Facts: Plaintiff paid a filing fee with his credit card. The government processed the transaction through its pay.gov system. The online confirmation page contained the expiration date of Plaintiff's credit card. The Plaintiff claimed that the display of his and similarly situated plaintiffs' credit card information violated § 1681c(g)(1) of the FCRA. Plaintiff alleged jurisdiction under 28 U.S.C. § 1346(a)(2) (commonly referred to as the "Little Tucker Act") and the FCRA's own jurisdictional provision found in § 1681p. The government moved to dismiss for lack of subject matter jurisdiction and for failure to state a claim upon which relief may be granted. The district court concluded that it had jurisdiction under the FCRA, but granted the government's motion to dismiss under Rule 12(b)(6) on the grounds that the FCRA did not waive the federal government's sovereign immunity. The district court further held that Plaintiff's arguments for jurisdiction under the Little Tucker Act were moot because it had exercised jurisdiction under the jurisdictional provisions of the FCRA,. Plaintiff appealed to the Federal Circuit, which vacated the district court's decision, holding that the Little Tucker Act provided the Government's consent to suit because the FCRA could fairly be interpreted as mandating a right of recovery of damages. The government appealed to the Supreme Court which determined that the Little Tucker Act does not waive the Government's sovereign immunity with respect to FCRA damages actions.

  • Subject Matter Jurisdiction.

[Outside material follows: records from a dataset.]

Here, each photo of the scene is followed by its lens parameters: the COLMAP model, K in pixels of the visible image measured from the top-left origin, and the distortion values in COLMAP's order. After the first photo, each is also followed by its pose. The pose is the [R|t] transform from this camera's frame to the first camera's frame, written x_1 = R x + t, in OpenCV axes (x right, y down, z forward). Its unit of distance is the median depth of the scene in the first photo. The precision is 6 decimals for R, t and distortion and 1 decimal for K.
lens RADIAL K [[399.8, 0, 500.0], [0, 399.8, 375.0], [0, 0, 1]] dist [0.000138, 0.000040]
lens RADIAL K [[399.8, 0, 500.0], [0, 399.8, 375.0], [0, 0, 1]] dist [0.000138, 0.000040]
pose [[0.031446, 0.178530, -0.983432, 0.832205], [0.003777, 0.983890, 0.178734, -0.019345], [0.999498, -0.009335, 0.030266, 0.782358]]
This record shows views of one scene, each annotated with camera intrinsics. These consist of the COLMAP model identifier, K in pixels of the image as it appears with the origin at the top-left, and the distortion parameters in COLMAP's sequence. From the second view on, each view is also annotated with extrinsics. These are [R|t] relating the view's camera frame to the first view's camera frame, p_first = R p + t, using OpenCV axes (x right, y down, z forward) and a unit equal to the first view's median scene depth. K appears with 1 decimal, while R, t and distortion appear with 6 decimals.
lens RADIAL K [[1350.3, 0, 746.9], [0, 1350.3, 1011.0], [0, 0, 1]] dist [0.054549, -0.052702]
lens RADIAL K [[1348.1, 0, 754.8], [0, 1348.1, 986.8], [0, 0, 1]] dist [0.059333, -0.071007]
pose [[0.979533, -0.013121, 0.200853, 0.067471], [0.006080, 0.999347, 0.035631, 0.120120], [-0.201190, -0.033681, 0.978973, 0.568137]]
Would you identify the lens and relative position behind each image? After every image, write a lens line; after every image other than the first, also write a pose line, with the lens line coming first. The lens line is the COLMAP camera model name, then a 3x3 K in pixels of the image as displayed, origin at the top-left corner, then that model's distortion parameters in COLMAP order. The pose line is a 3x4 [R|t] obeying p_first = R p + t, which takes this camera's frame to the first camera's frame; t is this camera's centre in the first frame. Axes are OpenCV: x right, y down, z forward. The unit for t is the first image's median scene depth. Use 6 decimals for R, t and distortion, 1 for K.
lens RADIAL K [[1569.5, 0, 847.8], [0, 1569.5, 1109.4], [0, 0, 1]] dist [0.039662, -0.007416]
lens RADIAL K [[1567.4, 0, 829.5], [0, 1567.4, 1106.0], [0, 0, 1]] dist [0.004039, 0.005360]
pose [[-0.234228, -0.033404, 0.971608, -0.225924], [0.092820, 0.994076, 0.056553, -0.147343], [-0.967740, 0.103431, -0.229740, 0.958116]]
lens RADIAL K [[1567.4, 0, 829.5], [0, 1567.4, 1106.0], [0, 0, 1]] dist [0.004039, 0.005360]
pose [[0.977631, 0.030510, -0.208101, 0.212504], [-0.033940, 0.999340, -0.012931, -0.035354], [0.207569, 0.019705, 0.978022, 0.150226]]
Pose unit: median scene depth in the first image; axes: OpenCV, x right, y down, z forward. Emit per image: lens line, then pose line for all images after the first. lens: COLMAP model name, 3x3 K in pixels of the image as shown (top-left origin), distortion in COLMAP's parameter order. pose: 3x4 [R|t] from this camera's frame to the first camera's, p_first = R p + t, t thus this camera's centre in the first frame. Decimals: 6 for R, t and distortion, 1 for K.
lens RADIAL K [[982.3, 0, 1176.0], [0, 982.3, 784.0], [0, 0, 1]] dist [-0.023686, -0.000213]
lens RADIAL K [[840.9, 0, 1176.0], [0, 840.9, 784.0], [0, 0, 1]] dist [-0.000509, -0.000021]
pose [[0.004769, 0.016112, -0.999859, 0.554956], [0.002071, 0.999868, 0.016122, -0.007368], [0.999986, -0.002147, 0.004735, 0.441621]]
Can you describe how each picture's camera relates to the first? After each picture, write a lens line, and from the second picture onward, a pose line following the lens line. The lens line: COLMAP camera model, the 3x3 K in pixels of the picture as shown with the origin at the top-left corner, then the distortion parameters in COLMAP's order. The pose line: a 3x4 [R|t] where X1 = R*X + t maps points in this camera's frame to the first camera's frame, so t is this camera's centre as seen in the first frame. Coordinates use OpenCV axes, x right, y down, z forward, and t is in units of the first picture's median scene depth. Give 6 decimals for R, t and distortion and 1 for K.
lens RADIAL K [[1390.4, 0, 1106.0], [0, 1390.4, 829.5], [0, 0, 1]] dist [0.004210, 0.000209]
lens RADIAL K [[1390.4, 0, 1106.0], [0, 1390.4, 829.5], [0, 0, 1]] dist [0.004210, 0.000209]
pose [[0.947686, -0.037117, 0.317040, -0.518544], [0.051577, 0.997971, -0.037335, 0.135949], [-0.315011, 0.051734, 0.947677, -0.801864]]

The Little Tucker Act is a gap filler that gives district courts jurisdiction, concurrent with the Court of Federal Claims, over any civil action (other than a tax refund) or claim against the United States that does not exceed $10,000 and is founded upon any act of Congress. Thus, the Little Tucker Act works as a jurisdictional provision that also operates to waive sovereign immunity for claims premised on other sources of law. However, statutory schemes with their own remedial framework, such as the FCRA, exclude alternative relief under the general terms of the Little Tucker Act.
  • Subject Matter Jurisdiction. Because the FCRA has a detailed remedial scheme, only its own text can determine whether the damages liability extends to the Federal Government. Therefore, the Supreme Court determined that the Little Tucker Act should not be applied to the sovereign immunity analysis for the FCRA. The Supreme Court remanded the case to the Seventh Circuit to determine whether the FCRA waives the Federal Government's immunity to damages actions.